Internacional por Alemania, Havertz ha jugado con las selecciones sub-16, sub-17 y sub-19 cumpliendo un exitoso proceso en las selecciones juveniles alemanas. En 2016 disputó en Azerbaiyán el Europeo sub-17, donde apareció en los cinco partidos de Alemania, marcando un gol ante Austria antes de que los pupilos de Meikel Schönweitz fueran eliminados por España en las semifinales. El 29 de agosto de 2018, fue llamado por primera vez para jugar con la 'Mannschaft'. Joachim Löw quedó cautivado por el juego de la perla del Leverkusen y lo tomó en cuenta para el inicio de una renovación en el combinado teutón después de la catástrofe en el Mundial de Rusia. Havertz fue incluido en la convocatoria para los partidos ante Francia y Perú y fue en este último, disputado el 9 de septiembre de 2018 en el Rhein-Neckar-Arena de Sinsheim, cuando sustituyó en el minuto 88 a Timo Werner, convirtiéndose así en el jugador más joven en debutar con la camiseta de Alemania, a los 19 años, 2 meses y 29 días. No pudo entrar en la siguiente convocatoria ante Holanda y Francia por una pequeña lesión, pero a sus 20 años ya se ha convertido en un fijo en las convocatorias de Joachim Löw y ha disputado otros dos partidos ante Rusia y Serbia (ambos como titular).
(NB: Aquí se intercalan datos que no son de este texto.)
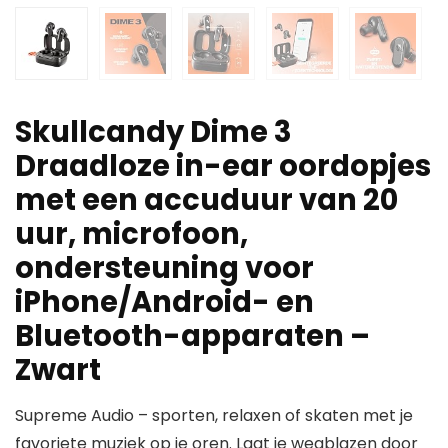
Skullcandy Dime 3
Draadloze in-ear oordopjes
met een accuduur van 20
uur, microfoon,
ondersteuning voor
iPhone/Android- en
Bluetooth-apparaten –
Zwart
Supreme Audio – sporten, relaxen of skaten met je
favoriete muziek op je oren. Laat je wegblazen door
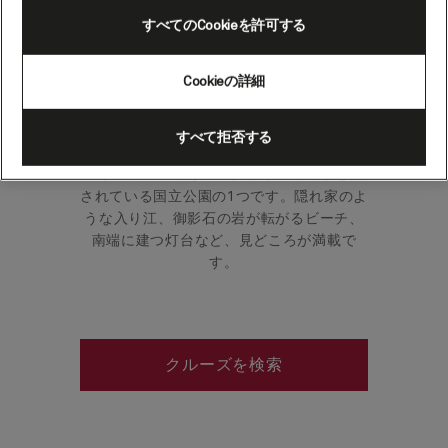
リー、ビクトリア州（オー
すべてのCookieを許可する
ストラリア）（シーニック
クルージング）
Cookieの詳細
すべて拒否する
メルボルンの南東約209kmに位置する
「ザ・プロム」は、ビクトリア州で最も愛
されている国立公園の1つです。隠れ家のよ
うな入り江、御影石の岩が転がるビーチ、
南端に建つ灯台など、見どころが満載で
す。
クルーズを検索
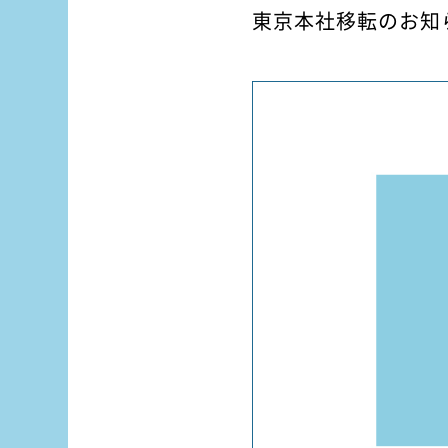
東京本社移転のお知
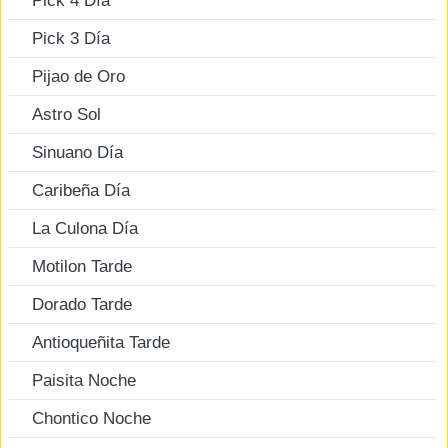
Pick 4 Día
Pick 3 Día
Pijao de Oro
Astro Sol
Sinuano Día
Caribeña Día
La Culona Día
Motilon Tarde
Dorado Tarde
Antioqueñita Tarde
Paisita Noche
Chontico Noche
Durante prácticamente toda la temporada pasada se habló de la posible salida de Havertz al FC Bayern München, pero el joven centrocampista no tiene intención de moverse del Bayer 04 Leverkusen, por el momento. Kai ha declarado en varias ocasiones que pretende jugar al menos una temporada más en el conjunto de la aspirina, donde tiene contrato hasta 2022, y quiere seguir creciendo para dar el salto a un grande de Europa más adelante. Al interés del campeón alemán se suma también el del FC Barcelona, Manchester City FC, Real Madrid CF, Paris Saint-Germain FC y del Liverpool FC. Eso sí, la directiva del Leverkusen no le dejará salir por menos de 100 millones.